**BRIEF:** Every line from the first one in the listing down to the line with "Document page, 1500x1125 pixels." should be restated word for word.

**MATERIAL FOR THIS TASK:**
○ ○ ○

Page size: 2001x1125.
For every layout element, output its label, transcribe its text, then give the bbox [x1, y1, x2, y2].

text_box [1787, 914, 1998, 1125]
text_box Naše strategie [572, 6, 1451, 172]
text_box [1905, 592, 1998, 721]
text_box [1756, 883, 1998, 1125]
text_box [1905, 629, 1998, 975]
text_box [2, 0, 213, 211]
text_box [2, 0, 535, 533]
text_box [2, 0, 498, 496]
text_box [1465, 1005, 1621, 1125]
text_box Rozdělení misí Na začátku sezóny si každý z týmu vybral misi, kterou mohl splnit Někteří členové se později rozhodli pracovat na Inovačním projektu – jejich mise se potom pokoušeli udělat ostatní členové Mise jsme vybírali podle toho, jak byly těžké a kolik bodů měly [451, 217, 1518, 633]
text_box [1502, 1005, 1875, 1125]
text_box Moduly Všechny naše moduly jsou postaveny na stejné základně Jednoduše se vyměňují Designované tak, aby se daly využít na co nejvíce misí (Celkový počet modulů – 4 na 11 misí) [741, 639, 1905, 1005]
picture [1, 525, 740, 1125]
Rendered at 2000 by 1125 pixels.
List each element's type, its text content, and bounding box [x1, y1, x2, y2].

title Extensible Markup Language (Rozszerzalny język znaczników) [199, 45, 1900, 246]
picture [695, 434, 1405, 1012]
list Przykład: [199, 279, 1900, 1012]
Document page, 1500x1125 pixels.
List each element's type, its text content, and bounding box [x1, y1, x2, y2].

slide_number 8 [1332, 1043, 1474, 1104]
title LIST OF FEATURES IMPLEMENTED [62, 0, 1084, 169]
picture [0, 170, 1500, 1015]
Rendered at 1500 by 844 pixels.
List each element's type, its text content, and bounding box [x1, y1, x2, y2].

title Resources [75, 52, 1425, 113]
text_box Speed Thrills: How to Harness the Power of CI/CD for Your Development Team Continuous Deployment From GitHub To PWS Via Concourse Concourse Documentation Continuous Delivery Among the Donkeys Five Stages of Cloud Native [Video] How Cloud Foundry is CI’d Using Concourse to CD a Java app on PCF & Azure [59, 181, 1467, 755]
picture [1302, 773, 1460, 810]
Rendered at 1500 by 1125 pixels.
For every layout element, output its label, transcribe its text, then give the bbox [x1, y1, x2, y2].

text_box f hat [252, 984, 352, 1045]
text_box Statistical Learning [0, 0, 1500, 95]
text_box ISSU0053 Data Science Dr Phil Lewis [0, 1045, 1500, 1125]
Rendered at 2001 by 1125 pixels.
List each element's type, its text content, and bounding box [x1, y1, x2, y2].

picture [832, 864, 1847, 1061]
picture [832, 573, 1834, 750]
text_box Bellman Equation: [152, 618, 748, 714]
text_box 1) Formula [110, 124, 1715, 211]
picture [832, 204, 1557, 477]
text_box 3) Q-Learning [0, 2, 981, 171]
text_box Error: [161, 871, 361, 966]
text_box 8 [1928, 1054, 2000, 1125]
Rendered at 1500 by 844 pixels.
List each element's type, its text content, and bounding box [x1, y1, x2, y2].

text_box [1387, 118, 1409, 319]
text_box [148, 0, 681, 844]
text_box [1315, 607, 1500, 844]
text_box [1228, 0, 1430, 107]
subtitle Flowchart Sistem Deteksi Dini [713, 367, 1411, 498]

○ ○ ○

**WRITTEN RESPONSE:**
Page size: 2001x1125.
For every layout element, output its label, transcribe its text, then give the bbox [x1, y1, x2, y2].

text_box [1787, 914, 1998, 1125]
text_box Naše strategie [572, 6, 1451, 172]
text_box [1905, 592, 1998, 721]
text_box [1756, 883, 1998, 1125]
text_box [1905, 629, 1998, 975]
text_box [2, 0, 213, 211]
text_box [2, 0, 535, 533]
text_box [2, 0, 498, 496]
text_box [1465, 1005, 1621, 1125]
text_box Rozdělení misí Na začátku sezóny si každý z týmu vybral misi, kterou mohl splnit Někteří členové se později rozhodli pracovat na Inovačním projektu – jejich mise se potom pokoušeli udělat ostatní členové Mise jsme vybírali podle toho, jak byly těžké a kolik bodů měly [451, 217, 1518, 633]
text_box [1502, 1005, 1875, 1125]
text_box Moduly Všechny naše moduly jsou postaveny na stejné základně Jednoduše se vyměňují Designované tak, aby se daly využít na co nejvíce misí (Celkový počet modulů – 4 na 11 misí) [741, 639, 1905, 1005]
picture [1, 525, 740, 1125]
Rendered at 2000 by 1125 pixels.
List each element's type, its text content, and bounding box [x1, y1, x2, y2].

title Extensible Markup Language (Rozszerzalny język znaczników) [199, 45, 1900, 246]
picture [695, 434, 1405, 1012]
list Przykład: [199, 279, 1900, 1012]
Document page, 1500x1125 pixels.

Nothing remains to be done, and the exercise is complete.